The middle section of the set also felt thematic, brightening the earlier intensive calls to action with the neo-classic Love is My Religion, tagged with The Beatles’ All You Need Is Love, and love plea Beach in Hawaii. A particularly hot version, literally and figuratively, of I Don’t Wanna Live on Mars, the lead single from 2013’s Fly Rasta record, preceded the cooling breeze of One Love, and Marley’s pleads for positivity on a pair from the latest: a bouncy High on Life and the calming Circle of Peace

A slightly extended We Are the People, from 2016’s eponymous Grammy-winner carried more intent this time around, less a gentle reminder, more an empowering statement and led to a surprisingly strong take on I Will Be Glad, shedding the sheen of the studio version for one of the highlight’s of the second half.
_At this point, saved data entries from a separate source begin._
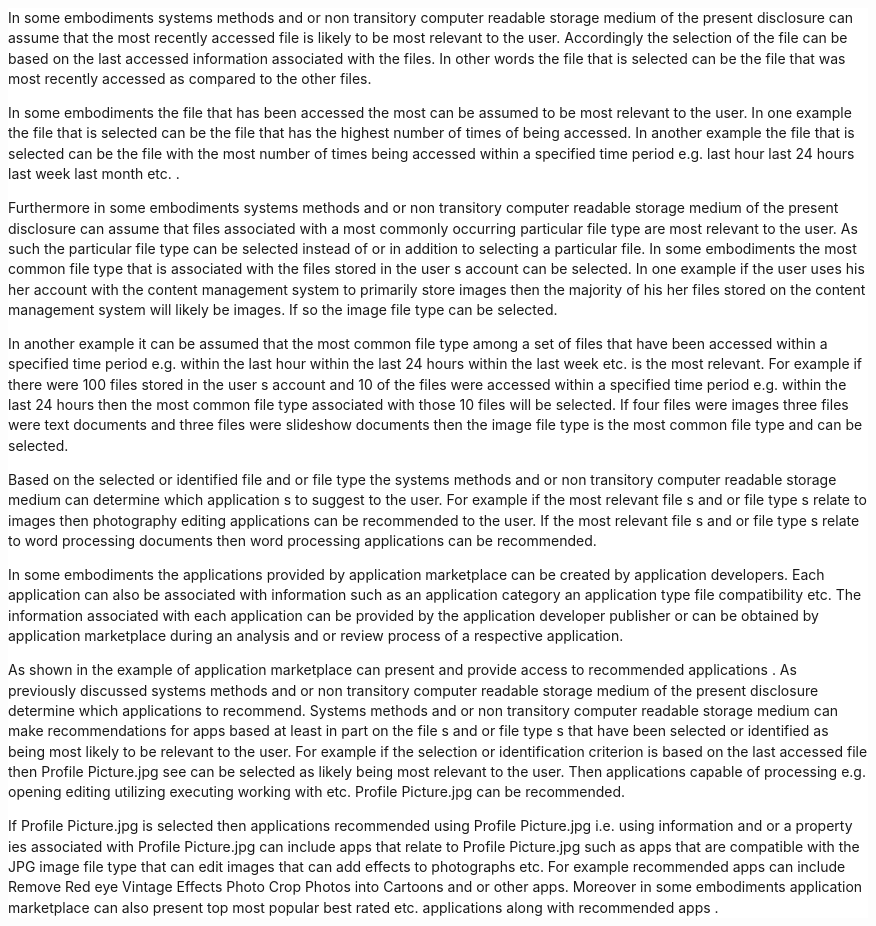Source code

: In some embodiments systems methods and or non transitory computer readable storage medium of the present disclosure can assume that the most recently accessed file is likely to be most relevant to the user. Accordingly the selection of the file can be based on the last accessed information associated with the files. In other words the file that is selected can be the file that was most recently accessed as compared to the other files.

In some embodiments the file that has been accessed the most can be assumed to be most relevant to the user. In one example the file that is selected can be the file that has the highest number of times of being accessed. In another example the file that is selected can be the file with the most number of times being accessed within a specified time period e.g. last hour last 24 hours last week last month etc. .

Furthermore in some embodiments systems methods and or non transitory computer readable storage medium of the present disclosure can assume that files associated with a most commonly occurring particular file type are most relevant to the user. As such the particular file type can be selected instead of or in addition to selecting a particular file. In some embodiments the most common file type that is associated with the files stored in the user s account can be selected. In one example if the user uses his her account with the content management system to primarily store images then the majority of his her files stored on the content management system will likely be images. If so the image file type can be selected.

In another example it can be assumed that the most common file type among a set of files that have been accessed within a specified time period e.g. within the last hour within the last 24 hours within the last week etc. is the most relevant. For example if there were 100 files stored in the user s account and 10 of the files were accessed within a specified time period e.g. within the last 24 hours then the most common file type associated with those 10 files will be selected. If four files were images three files were text documents and three files were slideshow documents then the image file type is the most common file type and can be selected.

Based on the selected or identified file and or file type the systems methods and or non transitory computer readable storage medium can determine which application s to suggest to the user. For example if the most relevant file s and or file type s relate to images then photography editing applications can be recommended to the user. If the most relevant file s and or file type s relate to word processing documents then word processing applications can be recommended.

In some embodiments the applications provided by application marketplace can be created by application developers. Each application can also be associated with information such as an application category an application type file compatibility etc. The information associated with each application can be provided by the application developer publisher or can be obtained by application marketplace during an analysis and or review process of a respective application.

As shown in the example of application marketplace can present and provide access to recommended applications . As previously discussed systems methods and or non transitory computer readable storage medium of the present disclosure determine which applications to recommend. Systems methods and or non transitory computer readable storage medium can make recommendations for apps based at least in part on the file s and or file type s that have been selected or identified as being most likely to be relevant to the user. For example if the selection or identification criterion is based on the last accessed file then Profile Picture.jpg see can be selected as likely being most relevant to the user. Then applications capable of processing e.g. opening editing utilizing executing working with etc. Profile Picture.jpg can be recommended.

If Profile Picture.jpg is selected then applications recommended using Profile Picture.jpg i.e. using information and or a property ies associated with Profile Picture.jpg can include apps that relate to Profile Picture.jpg such as apps that are compatible with the JPG image file type that can edit images that can add effects to photographs etc. For example recommended apps can include Remove Red eye Vintage Effects Photo Crop Photos into Cartoons and or other apps. Moreover in some embodiments application marketplace can also present top most popular best rated etc. applications along with recommended apps .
It had a carryover effect on band and crowd, pushing through the exhaustive heat in the crammed club, for a rocking run of Wild and Free, again closing with a Zimmon flourish. Then, with unintended irony, a full sing-along on Bob’s Coming in from the Cold, and a final blitz on the Rebellion Rises title track.

Urged on for an encore, Marley and his group moved swiftly through “Your Pain is Mine,” before drummer Santa Davis, all night a tireless, lockdown master of timekeeping, clicked in Bob’s gold-standard, Is This Love, with Marley finding even more energy, sharing and scatting through the chorus with the rejuvenated audience. A last, and, given the temps, amazingly upbeat Look Who’s Dancing reached back three decades to Marley’s heyday with the Melody Makers and left the sweat-soaked SoCal faithful supremely satisfied after another sensational summer workout with Ziggy.